- Born: 1 June 1994 (age 32) Sydney, Australia
- Education: Dubai American Academy
- Alma mater: University of Manchester
- Occupations: Entrepreneur, businessman
- Known for: Founder of Hopin

= Johnny Boufarhat =

Australian-born British entrepreneur and technology founder

Johnny Boufarhat (born 1 June 1994) is an Australian-born British entrepreneur and businessman, best known for founding the virtual events platform Hopin in 2019. He came to prominence as one of the youngest self-made billionaires in the United Kingdom, reportedly achieving billionaire status at the age of 26.

== Early life ==
Boufarhat was born in Sydney, Australia, to a Lebanese father who is a mechanical engineer, and an Armenian mother, an accountant.

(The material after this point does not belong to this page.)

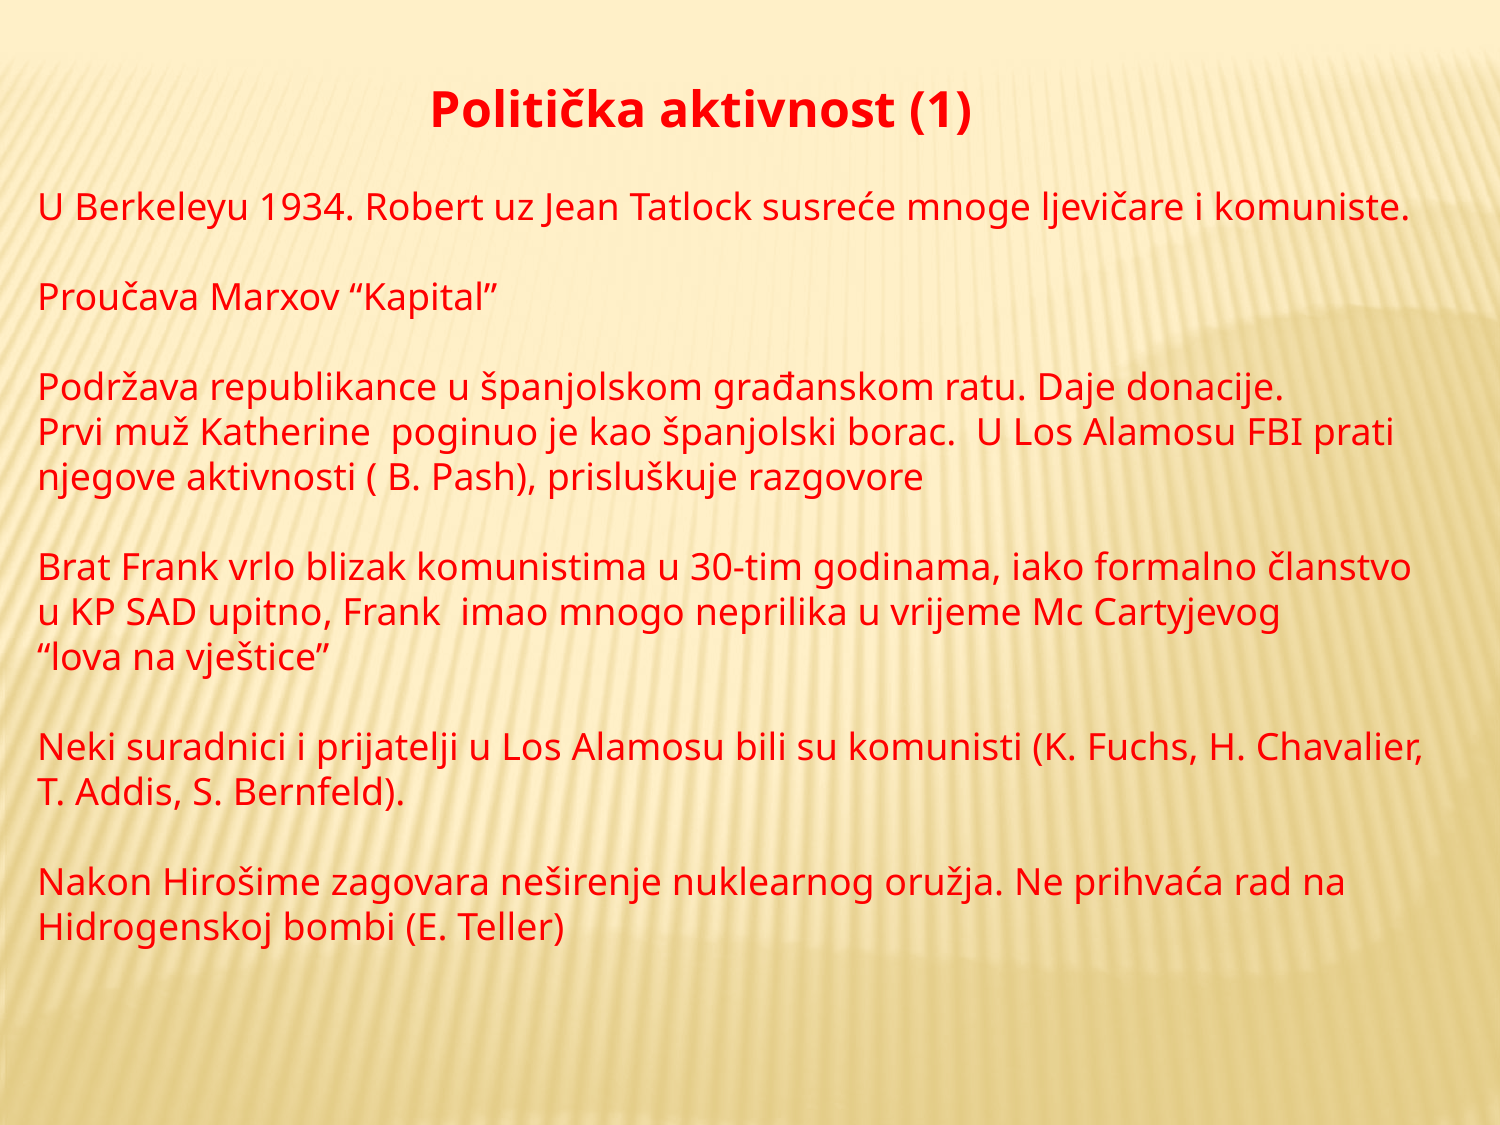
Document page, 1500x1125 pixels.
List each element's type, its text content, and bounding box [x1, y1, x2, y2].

text_box Politička aktivnost (1) [415, 70, 988, 145]
text_box U Berkeleyu 1934. Robert uz Jean Tatlock susreće mnoge ljevičare i komuniste. Proučava Marxov “Kapital” Podržava republikance u španjolskom građanskom ratu. Daje donacije. Prvi muž Katherine poginuo je kao španjolski borac. U Los Alamosu FBI prati njegove aktivnosti ( B. Pash), prisluškuje razgovore Brat Frank vrlo blizak komunistima u 30-tim godinama, iako formalno članstvo u KP SAD upitno, Frank imao mnogo neprilika u vrijeme Mc Cartyjevog “lova na vještice” Neki suradnici i prijatelji u Los Alamosu bili su komunisti (K. Fuchs, H. Chavalier, T. Addis, S. Bernfeld). Nakon Hirošime zagovara neširenje nuklearnog oružja. Ne prihvaća rad na Hidrogenskoj bombi (E. Teller) [22, 175, 1451, 1125]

His family relocated to Dubai, United Arab Emirates, where he attended the Dubai American Academy.

He later moved to the United Kingdom for his university studies, enrolling at the University of Manchester where he studied mechanical engineering and graduated in 2016. At university, he was described by peers as quiet and focused on his work.

== Career ==

=== Health challenges and founding vision ===
After graduation, Boufarhat suffered from a serious allergic reaction that led to an autoimmune disorder, leaving him largely housebound for several months. During this period, he developed the idea for Hopin—an online events platform enabling people to meet, collaborate, and network virtually.

=== Launch ===
In January 2019, Boufarhat officially launched Hopin. The company began as a small remote-first team and later set up its headquarters in London.

Although the platform experienced a surge in demand in 2020 during the COVID-19 pandemic, as companies, schools, and conferences shifted to virtual operations. The company reached a peak valuation of $7.75 billion in August 2021. According to the Financial Times, Boufarhat sold about $195 million worth of his shares in the company. By 2022, Hopin had more than 800 employees in over 45 countries.

=== Departure ===
As demand for in-person events returned post-pandemic, Hopin underwent strategic restructuring.

On 2 August 2023, Boufarhat stepped down as CEO of Hopin. He was succeeded by Josh Stein, the company's chief financial officer.

== Personal life ==
Boufarhat keeps a low public profile. He has spoken about following a carnivore diet, which he credits with helping manage his autoimmune condition. In 2021, Boufarhat resided in Barcelona. In 2022, Boufarhat became a resident of Switzerland. As of 2023, he splits his time between London and Barcelona.

Boufarhat has been recognised in the Forbes 30 Under 30 Europe list in the technology category in 2022. He appeared in the Sunday Times Rich List in 2022 and 2023. Boufarhat's estimated net worth in 2023 was £1.714 billion.